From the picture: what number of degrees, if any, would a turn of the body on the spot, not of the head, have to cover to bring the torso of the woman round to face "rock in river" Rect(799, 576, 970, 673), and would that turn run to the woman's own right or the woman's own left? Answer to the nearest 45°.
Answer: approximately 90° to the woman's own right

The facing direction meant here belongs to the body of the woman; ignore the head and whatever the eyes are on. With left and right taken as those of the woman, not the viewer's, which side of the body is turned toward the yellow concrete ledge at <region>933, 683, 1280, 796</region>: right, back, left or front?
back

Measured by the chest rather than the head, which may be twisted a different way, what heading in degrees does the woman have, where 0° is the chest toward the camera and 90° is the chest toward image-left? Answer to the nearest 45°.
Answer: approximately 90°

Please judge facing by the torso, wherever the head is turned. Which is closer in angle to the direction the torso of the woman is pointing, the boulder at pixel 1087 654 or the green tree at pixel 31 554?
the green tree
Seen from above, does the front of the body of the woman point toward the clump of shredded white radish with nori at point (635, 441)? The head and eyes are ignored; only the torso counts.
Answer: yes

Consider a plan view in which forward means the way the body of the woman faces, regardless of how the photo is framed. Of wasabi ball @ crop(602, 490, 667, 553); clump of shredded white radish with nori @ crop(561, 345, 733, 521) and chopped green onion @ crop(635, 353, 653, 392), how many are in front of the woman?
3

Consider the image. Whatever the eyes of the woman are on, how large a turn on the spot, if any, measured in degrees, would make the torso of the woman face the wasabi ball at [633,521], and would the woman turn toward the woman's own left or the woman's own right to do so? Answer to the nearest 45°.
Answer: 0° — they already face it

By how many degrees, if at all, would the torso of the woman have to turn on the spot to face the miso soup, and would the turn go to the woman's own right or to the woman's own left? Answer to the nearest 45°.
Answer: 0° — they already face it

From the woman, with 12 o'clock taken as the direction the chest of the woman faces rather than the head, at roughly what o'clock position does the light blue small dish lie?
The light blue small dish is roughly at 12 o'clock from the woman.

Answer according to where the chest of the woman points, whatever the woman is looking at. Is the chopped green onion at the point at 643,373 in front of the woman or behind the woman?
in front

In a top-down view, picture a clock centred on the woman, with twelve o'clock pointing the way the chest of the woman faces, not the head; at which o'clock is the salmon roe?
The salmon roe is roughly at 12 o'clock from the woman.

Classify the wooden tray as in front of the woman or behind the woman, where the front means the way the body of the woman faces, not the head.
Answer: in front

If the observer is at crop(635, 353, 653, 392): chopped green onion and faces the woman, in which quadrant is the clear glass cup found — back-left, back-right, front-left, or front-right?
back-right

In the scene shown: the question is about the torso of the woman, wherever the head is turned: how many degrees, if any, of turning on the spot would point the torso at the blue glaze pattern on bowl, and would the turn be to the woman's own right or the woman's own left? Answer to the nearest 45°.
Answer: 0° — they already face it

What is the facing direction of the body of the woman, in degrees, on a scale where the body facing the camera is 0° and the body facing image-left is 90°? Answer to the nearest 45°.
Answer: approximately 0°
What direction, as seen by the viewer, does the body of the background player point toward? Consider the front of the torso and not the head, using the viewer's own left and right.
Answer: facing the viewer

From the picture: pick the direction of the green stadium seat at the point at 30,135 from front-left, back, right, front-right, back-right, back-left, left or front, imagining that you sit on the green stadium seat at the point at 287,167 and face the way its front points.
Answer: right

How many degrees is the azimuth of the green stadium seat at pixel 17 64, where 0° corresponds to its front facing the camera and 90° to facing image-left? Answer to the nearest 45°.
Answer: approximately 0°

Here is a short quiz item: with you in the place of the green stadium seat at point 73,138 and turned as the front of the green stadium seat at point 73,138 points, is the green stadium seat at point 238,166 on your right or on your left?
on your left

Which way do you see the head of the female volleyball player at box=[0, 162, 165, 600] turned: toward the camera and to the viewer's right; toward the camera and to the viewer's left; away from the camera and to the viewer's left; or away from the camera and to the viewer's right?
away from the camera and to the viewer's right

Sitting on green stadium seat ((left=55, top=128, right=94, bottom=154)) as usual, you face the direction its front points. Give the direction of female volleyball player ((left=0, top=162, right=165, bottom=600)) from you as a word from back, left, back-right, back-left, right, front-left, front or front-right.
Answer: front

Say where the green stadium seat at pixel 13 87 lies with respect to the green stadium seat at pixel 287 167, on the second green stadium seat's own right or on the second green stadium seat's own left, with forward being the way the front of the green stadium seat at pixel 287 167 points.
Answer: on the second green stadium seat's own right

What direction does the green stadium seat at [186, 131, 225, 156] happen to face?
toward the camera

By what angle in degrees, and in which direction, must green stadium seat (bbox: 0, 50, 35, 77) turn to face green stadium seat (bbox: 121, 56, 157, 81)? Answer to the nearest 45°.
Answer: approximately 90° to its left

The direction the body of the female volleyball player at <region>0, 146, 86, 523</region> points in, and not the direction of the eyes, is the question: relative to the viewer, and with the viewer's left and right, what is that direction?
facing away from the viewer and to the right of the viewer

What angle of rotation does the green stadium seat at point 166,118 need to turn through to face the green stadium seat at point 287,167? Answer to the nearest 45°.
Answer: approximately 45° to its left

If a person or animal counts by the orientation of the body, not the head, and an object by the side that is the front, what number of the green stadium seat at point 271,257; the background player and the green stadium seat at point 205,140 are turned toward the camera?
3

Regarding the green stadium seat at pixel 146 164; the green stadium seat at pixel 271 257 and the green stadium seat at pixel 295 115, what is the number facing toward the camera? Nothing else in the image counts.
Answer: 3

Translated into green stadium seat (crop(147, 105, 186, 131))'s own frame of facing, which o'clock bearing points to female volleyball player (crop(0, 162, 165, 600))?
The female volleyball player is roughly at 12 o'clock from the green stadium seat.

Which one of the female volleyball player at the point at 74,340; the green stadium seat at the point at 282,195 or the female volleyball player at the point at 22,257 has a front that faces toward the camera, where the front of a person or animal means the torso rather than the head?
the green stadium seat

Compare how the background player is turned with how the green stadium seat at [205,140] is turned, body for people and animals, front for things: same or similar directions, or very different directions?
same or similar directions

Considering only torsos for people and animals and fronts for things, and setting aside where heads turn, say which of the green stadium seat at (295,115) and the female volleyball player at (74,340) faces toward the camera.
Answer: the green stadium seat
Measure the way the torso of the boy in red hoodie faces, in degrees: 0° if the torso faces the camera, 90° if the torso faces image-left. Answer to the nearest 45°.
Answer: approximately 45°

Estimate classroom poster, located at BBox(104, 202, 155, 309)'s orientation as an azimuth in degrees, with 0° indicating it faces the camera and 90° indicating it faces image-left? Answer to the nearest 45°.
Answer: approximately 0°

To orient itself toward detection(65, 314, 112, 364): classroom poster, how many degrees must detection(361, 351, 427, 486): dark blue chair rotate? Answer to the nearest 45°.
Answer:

===============

INSTRUCTIONS FOR THE TASK — Rewrite all the records above with every "to the nearest 45°" changed to "to the closest multiple of 45°", keeping everything else the same.

ANSWER —
From the picture: what number of degrees, if any, would a turn of the body on the spot, not of the head, have to cover to bring the torso of the woman round to face "rock in river" Rect(799, 576, 970, 673), and would that turn run to the woman's own right or the woman's own left? Answer to the closest multiple of 45°.
Answer: approximately 90° to the woman's own right

The facing direction meant here belongs to the body of the woman; ignore the head and whatever the eyes are on. With left and right taken as those of the woman, not the viewer's, which side of the body is turned toward the yellow concrete ledge at <region>933, 683, 1280, 796</region>: right, back, left or front?
back

Measured by the chest rather than the head, which may be twisted a different way, what heading in degrees does the woman have, where 0° is the chest toward the camera and 90° is the chest toward image-left? Answer to the closest multiple of 45°.
Answer: approximately 90°

Please judge facing by the torso, wherever the head is turned. Which is closer in angle to the direction the torso of the woman is pointing, the boulder at pixel 1087 654 or the green tree at pixel 31 554?
the green tree
Seen from above, does the front of the body of the woman point toward the clump of shredded white radish with nori at point (635, 441)? The head and eyes are ignored; only the torso counts.
Answer: yes

Consider a plan view in which forward means the way the body of the woman faces, regardless of how the photo is framed. Of wasabi ball @ crop(602, 490, 667, 553); clump of shredded white radish with nori @ crop(561, 345, 733, 521) and chopped green onion @ crop(635, 353, 653, 392), how many are in front of the woman?
3

Consider the image. Whatever the eyes of the woman are on, how large a turn on the spot, if any, measured in degrees, would make the torso of the woman face the wasabi ball at [633,521], and would the woman turn toward the woman's own left or the woman's own right to do so? Answer to the closest multiple of 45°.
Answer: 0° — they already face it

By how many degrees, if at all, would the torso of the woman have to turn on the spot to face the miso soup, and would the turn go to the woman's own right or to the woman's own left? Answer to the closest multiple of 45°.
Answer: 0° — they already face it

From the woman, with 12 o'clock taken as the direction the chest of the woman faces rather than the head, at roughly what o'clock position does the light blue small dish lie?
The light blue small dish is roughly at 12 o'clock from the woman.

Answer according to where the chest of the woman points, whatever the woman is looking at. Is the chopped green onion at the point at 643,373 in front of the woman or behind the woman?
in front

In a top-down view, picture a clock centred on the woman, with twelve o'clock pointing the way the chest of the woman faces, not the head; at which o'clock is the salmon roe?
The salmon roe is roughly at 12 o'clock from the woman.

Classify the wooden tray as in front of the woman or behind the woman, where the front means the way the body of the woman faces, not the head.
Answer: in front

If the observer is at crop(635, 353, 653, 392): chopped green onion and faces the woman, in which quadrant is the clear glass cup found — back-left, back-right, front-left, or front-right?
back-right

In the scene shown: the question is about the torso of the woman, wherever the head is turned: how many degrees, if any, of turning on the spot would point the torso at the blue glaze pattern on bowl, and would the turn be to the woman's own right or the woman's own left? Answer to the closest multiple of 45°.
Answer: 0° — they already face it

What is the facing direction of the body of the woman, in degrees, on a scale where the body facing the camera is 0° and the body facing image-left is 90°? Answer to the closest multiple of 45°.
Answer: approximately 0°
What direction, as seen by the viewer, does the body of the background player point toward? Consider the front of the torso and not the head, using the viewer's own left and right.
Answer: facing the viewer

From the picture: pick the direction of the green stadium seat at the point at 30,135 from front-left, back, right, front-right, back-right, back-left, left or front, imagining that you sit on the green stadium seat at the point at 287,167 and face the way its front points.
Answer: right

How many degrees is the azimuth of the green stadium seat at pixel 17 64, where 0° corresponds to its front facing the camera and 90° to facing image-left? Answer to the closest multiple of 45°.
Answer: approximately 0°

Here is a short quiz item: with you in the place of the green stadium seat at point 73,138 and turned as the front of the green stadium seat at point 73,138 points, is the green stadium seat at point 238,166 on your right or on your left?
on your left

Which way do you see the head of the female volleyball player at box=[0, 162, 165, 600] turned: toward the camera and to the viewer's right; toward the camera and to the viewer's left; away from the camera and to the viewer's left; or away from the camera and to the viewer's right?
away from the camera and to the viewer's right

Sitting on green stadium seat ((left=55, top=128, right=94, bottom=154)) as usual, you face the direction its front points. Give the direction of female volleyball player ((left=0, top=162, right=165, bottom=600)) from you as a word from back, left, back-right, back-left, right, front-left, front or front-right.
Answer: front

Say where the green stadium seat at pixel 13 87 lies with respect to the green stadium seat at pixel 287 167, on the second green stadium seat's own right or on the second green stadium seat's own left, with forward being the way the front of the green stadium seat at pixel 287 167 points.
Answer: on the second green stadium seat's own right

What direction does the green stadium seat at [186, 131, 225, 156] happen to face?
toward the camera

By what angle in degrees, and in which direction, must green stadium seat (bbox: 0, 50, 35, 77) turn to face green stadium seat (bbox: 121, 56, 157, 81)? Answer to the closest multiple of 45°.
Answer: approximately 90° to its left

The direction the body of the female volleyball player at <region>0, 146, 86, 523</region> points in, and not the direction of the eyes, is the question: relative to the viewer, and with the viewer's left and right, what is that direction?
facing away from the viewer and to the right of the viewer

What angle of rotation does the green stadium seat at point 166,118 need to turn through to face the green stadium seat at point 287,167? Answer to the closest multiple of 45°.
Answer: approximately 45° to its left

If a person or animal counts by the orientation of the body, not the head, and an object by the side that is the front, what number of the green stadium seat at point 271,257; the background player and the green stadium seat at point 205,140 are turned toward the camera?
3

Regarding the green stadium seat at pixel 146 164; the green stadium seat at pixel 271 257 and the green stadium seat at pixel 295 115, what is the number facing toward the camera? Nothing else in the image counts.
Answer: 3

Translated into green stadium seat (crop(147, 105, 186, 131))'s own frame of facing, which o'clock bearing points to female volleyball player (crop(0, 162, 165, 600))?
The female volleyball player is roughly at 12 o'clock from the green stadium seat.

Which one of the female volleyball player at the point at 74,340; the green stadium seat at the point at 282,195 or the female volleyball player at the point at 22,257 has a front that faces toward the camera, where the front of a person or animal means the torso rather than the head?
the green stadium seat

Compare how the background player is turned with how the green stadium seat at [205,140] is turned, body for people and animals, front for things: same or similar directions, or very different directions?
same or similar directions

Considering only torsos for people and animals and fronts for things, and setting aside where heads turn, say which of the green stadium seat at (295,115) and the female volleyball player at (74,340) faces toward the camera.
Answer: the green stadium seat
Measure the way the torso of the boy in red hoodie faces, in degrees: 0° if the torso faces the camera, 90° if the torso faces image-left. Answer to the closest multiple of 45°.
Answer: approximately 45°

Estimate classroom poster, located at BBox(104, 202, 155, 309)'s orientation as an azimuth in degrees, with 0° indicating it faces the camera and 90° indicating it faces image-left? Answer to the closest multiple of 45°.
Answer: approximately 0°

To orient itself toward detection(65, 314, 112, 364): classroom poster, how many degrees must detection(361, 351, 427, 486): dark blue chair rotate? Answer to the closest multiple of 45°.
Answer:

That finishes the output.